- [INSTRUCTIONS TO FOLLOW]:
Return all of the data exactly as written, without the pictures.

- [GIVEN RECORDS]:
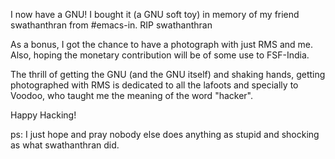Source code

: #+BEGIN_COMMENT
.. title: A GNU and a friend
.. date: 2010/09/07 00:50:00
.. tags: blab, ology
.. slug: a-gnu-and-a-friend
#+END_COMMENT





I now have a GNU! I bought it (a GNU soft toy) in memory of my friend
swathanthran from #emacs-in.  RIP swathanthran

As a bonus, I got the chance to have a photograph with just RMS and
me. Also, hoping the monetary contribution will be of some use to
FSF-India.

The thrill of getting the GNU (and the GNU itself) and shaking hands,
getting photographed with RMS is dedicated to all the lafoots and
specially to Voodoo, who taught me the meaning of the word "hacker".

Happy Hacking!

ps: I just hope and pray nobody else does anything as stupid and
shocking as what swathanthran did.
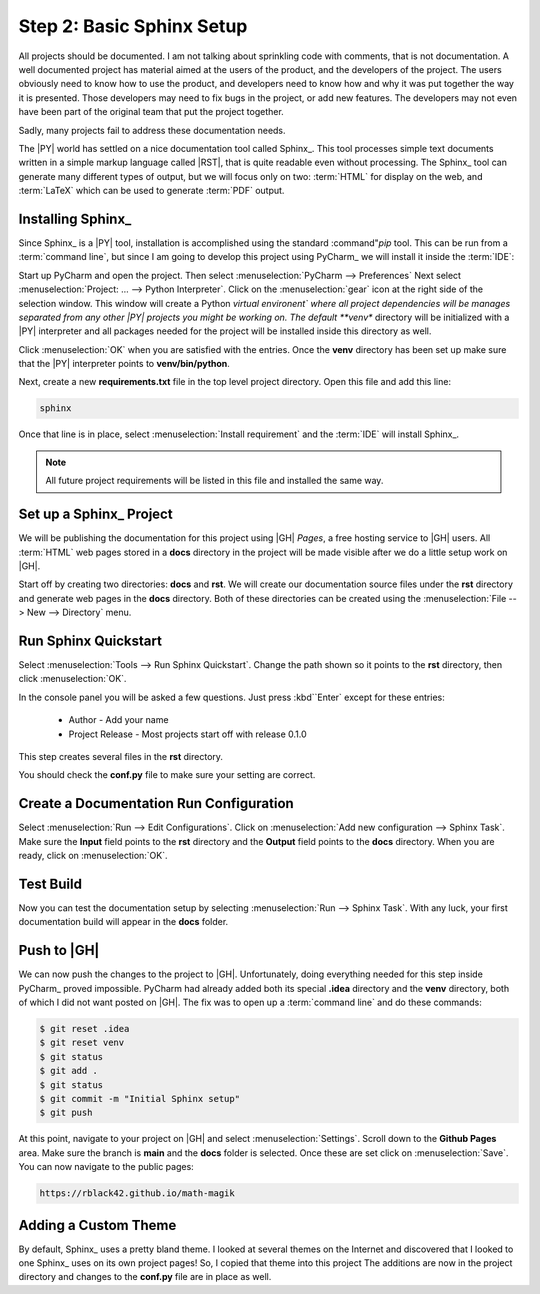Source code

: Step 2: Basic Sphinx Setup
##########################

All projects should be documented. I am not talking about sprinkling code with
comments, that is not documentation. A well documented project has material
aimed at the users of the product, and the developers of the project. The users
obviously need to know how to use the product, and developers need to know how and why it
was put together the way it is presented. Those developers may need to fix
bugs in the project, or add new features. The developers may not even have been
part of the original team that put the project together.

Sadly, many projects fail to address these documentation needs.

The |PY| world has settled on a nice documentation tool called Sphinx_. This
tool processes simple text documents written in a simple markup language called
|RST|, that is quite readable even without processing. The Sphinx_ tool can
generate many different types of output, but we will focus only on two:
:term:`HTML` for display on the web, and :term:`LaTeX` which can be used to
generate :term:`PDF` output.

Installing Sphinx_
******************

Since Sphinx_ is a |PY| tool, installation is accomplished using the standard
:command"`pip` tool. This can be run from a :term:`command line`, but since I
am going to develop this project using PyCharm_ we will install it inside the
:term:`IDE`:

Start up PyCharm and open the project. Then select :menuselection:`PyCharm -->
Preferences` Next select :menuselection:`Project: ... --> Python
Interpreter`. Click on the :menuselection:`gear` icon at the right side of the
selection window. This window will create a Python *virtual environent` where
all project dependencies will be manages separated from any other |PY| projects
you might be working on. The default **venv** directory will be initialized
with a |PY| interpreter and all packages needed for the project will be
installed inside this directory as well.

Click :menuselection:`OK` when you are satisfied with the entries. Once the
**venv** directory has been set up make sure that the |PY| interpreter points
to  **venv/bin/python**.

Next, create a new **requirements.txt** file in the top level project
directory. Open this file and add this line:

..	code-block:: text

	sphinx

Once that line is in place, select :menuselection:`Install requirement` and the
:term:`IDE` will install Sphinx_.

..	note::

    All future project requirements will be listed in this file and installed
    the same way.

Set up a Sphinx_ Project
************************

We will be publishing the documentation for this project using |GH| *Pages*, a
free hosting service to |GH| users. All :term:`HTML` web pages stored in a
**docs** directory in the project will be made visible after we do a little
setup work on |GH|.

Start off by creating two directories: **docs** and **rst**. We will create our
documentation source files under the **rst** directory and generate web pages
in the **docs** directory. Both of these directories can be created using the
:menuselection:`File --> New --> Directory` menu.

Run **Sphinx Quickstart**
*************************

Select :menuselection:`Tools --> Run Sphinx Quickstart`. Change the path shown
so it points to the **rst** directory, then click :menuselection:`OK`.

In the console panel you will be asked a few questions. Just press :kbd``Enter`
except for these entries:

	* Author - Add your name

	* Project Release - Most projects start off with release 0.1.0

This step creates several files in the **rst** directory.

You should check the **conf.py** file to make sure your setting are correct.

Create a Documentation Run Configuration
****************************************

Select :menuselection:`Run --> Edit Configurations`. Click on
:menuselection:`Add new configuration --> Sphinx Task`. Make sure the **Input**
field points to the **rst** directory and the **Output** field points to the
**docs** directory. When you are ready, click on :menuselection:`OK`.

Test Build
**********

Now you can test the documentation setup by selecting :menuselection:`Run -->
Sphinx Task`. With any luck, your first documentation build will appear in the
**docs** folder.

Push to |GH|
************

We can now push the changes to the project to |GH|. Unfortunately, doing
everything needed for this step inside PyCharm_ proved impossible. PyCharm had
already added both its special **.idea** directory and the **venv** directory,
both of which I did not want posted on |GH|. The fix was to open up a
:term:`command line` and do these commands:

..	code-block:: shell

	$ git reset .idea
	$ git reset venv
	$ git status
	$ git add .
	$ git status
	$ git commit -m "Initial Sphinx setup"
	$ git push

At this point, navigate to your project on |GH| and select
:menuselection:`Settings`. Scroll down to the **Github Pages** area.
Make sure the branch is **main** and the **docs** folder is selected. Once
these are set click on :menuselection:`Save`. You can now navigate to the
public pages:

..	code-block:: text

	https://rblack42.github.io/math-magik


Adding a Custom Theme
*********************

By default, Sphinx_ uses a pretty bland theme. I looked at several themes on
the Internet and discovered that I looked to one Sphinx_ uses on its own
project pages! So, I copied that theme into this project The additions are now
in the project directory and changes to the **conf.py** file are in place as
well.

..	todo::

    Add documentation on customizing this theme.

- [SOLUTION TO THE EXERCISE]:
Source code

: #+BEGIN_COMMENT
.. title: A GNU and a friend
.. date: 2010/09/07 00:50:00
.. tags: blab, ology
.. slug: a-gnu-and-a-friend
#+END_COMMENT





I now have a GNU! I bought it (a GNU soft toy) in memory of my friend
swathanthran from #emacs-in.  RIP swathanthran

As a bonus, I got the chance to have a photograph with just RMS and
me. Also, hoping the monetary contribution will be of some use to
FSF-India.

The thrill of getting the GNU (and the GNU itself) and shaking hands,
getting photographed with RMS is dedicated to all the lafoots and
specially to Voodoo, who taught me the meaning of the word "hacker".

Happy Hacking!

ps: I just hope and pray nobody else does anything as stupid and
shocking as what swathanthran did.
Source code

: Step 2: Basic Sphinx Setup
##########################

All projects should be documented. I am not talking about sprinkling code with
comments, that is not documentation. A well documented project has material
aimed at the users of the product, and the developers of the project. The users
obviously need to know how to use the product, and developers need to know how and why it
was put together the way it is presented. Those developers may need to fix
bugs in the project, or add new features. The developers may not even have been
part of the original team that put the project together.

Sadly, many projects fail to address these documentation needs.

The |PY| world has settled on a nice documentation tool called Sphinx_. This
tool processes simple text documents written in a simple markup language called
|RST|, that is quite readable even without processing. The Sphinx_ tool can
generate many different types of output, but we will focus only on two:
:term:`HTML` for display on the web, and :term:`LaTeX` which can be used to
generate :term:`PDF` output.

Installing Sphinx_
******************

Since Sphinx_ is a |PY| tool, installation is accomplished using the standard
:command"`pip` tool. This can be run from a :term:`command line`, but since I
am going to develop this project using PyCharm_ we will install it inside the
:term:`IDE`:

Start up PyCharm and open the project. Then select :menuselection:`PyCharm -->
Preferences` Next select :menuselection:`Project: ... --> Python
Interpreter`. Click on the :menuselection:`gear` icon at the right side of the
selection window. This window will create a Python *virtual environent` where
all project dependencies will be manages separated from any other |PY| projects
you might be working on. The default **venv** directory will be initialized
with a |PY| interpreter and all packages needed for the project will be
installed inside this directory as well.

Click :menuselection:`OK` when you are satisfied with the entries. Once the
**venv** directory has been set up make sure that the |PY| interpreter points
to  **venv/bin/python**.

Next, create a new **requirements.txt** file in the top level project
directory. Open this file and add this line:

..	code-block:: text

	sphinx

Once that line is in place, select :menuselection:`Install requirement` and the
:term:`IDE` will install Sphinx_.

..	note::

    All future project requirements will be listed in this file and installed
    the same way.

Set up a Sphinx_ Project
************************

We will be publishing the documentation for this project using |GH| *Pages*, a
free hosting service to |GH| users. All :term:`HTML` web pages stored in a
**docs** directory in the project will be made visible after we do a little
setup work on |GH|.

Start off by creating two directories: **docs** and **rst**. We will create our
documentation source files under the **rst** directory and generate web pages
in the **docs** directory. Both of these directories can be created using the
:menuselection:`File --> New --> Directory` menu.

Run **Sphinx Quickstart**
*************************

Select :menuselection:`Tools --> Run Sphinx Quickstart`. Change the path shown
so it points to the **rst** directory, then click :menuselection:`OK`.

In the console panel you will be asked a few questions. Just press :kbd``Enter`
except for these entries:

	* Author - Add your name

	* Project Release - Most projects start off with release 0.1.0

This step creates several files in the **rst** directory.

You should check the **conf.py** file to make sure your setting are correct.

Create a Documentation Run Configuration
****************************************

Select :menuselection:`Run --> Edit Configurations`. Click on
:menuselection:`Add new configuration --> Sphinx Task`. Make sure the **Input**
field points to the **rst** directory and the **Output** field points to the
**docs** directory. When you are ready, click on :menuselection:`OK`.

Test Build
**********

Now you can test the documentation setup by selecting :menuselection:`Run -->
Sphinx Task`. With any luck, your first documentation build will appear in the
**docs** folder.

Push to |GH|
************

We can now push the changes to the project to |GH|. Unfortunately, doing
everything needed for this step inside PyCharm_ proved impossible. PyCharm had
already added both its special **.idea** directory and the **venv** directory,
both of which I did not want posted on |GH|. The fix was to open up a
:term:`command line` and do these commands:

..	code-block:: shell

	$ git reset .idea
	$ git reset venv
	$ git status
	$ git add .
	$ git status
	$ git commit -m "Initial Sphinx setup"
	$ git push

At this point, navigate to your project on |GH| and select
:menuselection:`Settings`. Scroll down to the **Github Pages** area.
Make sure the branch is **main** and the **docs** folder is selected. Once
these are set click on :menuselection:`Save`. You can now navigate to the
public pages:

..	code-block:: text

	https://rblack42.github.io/math-magik


Adding a Custom Theme
*********************

By default, Sphinx_ uses a pretty bland theme. I looked at several themes on
the Internet and discovered that I looked to one Sphinx_ uses on its own
project pages! So, I copied that theme into this project The additions are now
in the project directory and changes to the **conf.py** file are in place as
well.

..	todo::

    Add documentation on customizing this theme.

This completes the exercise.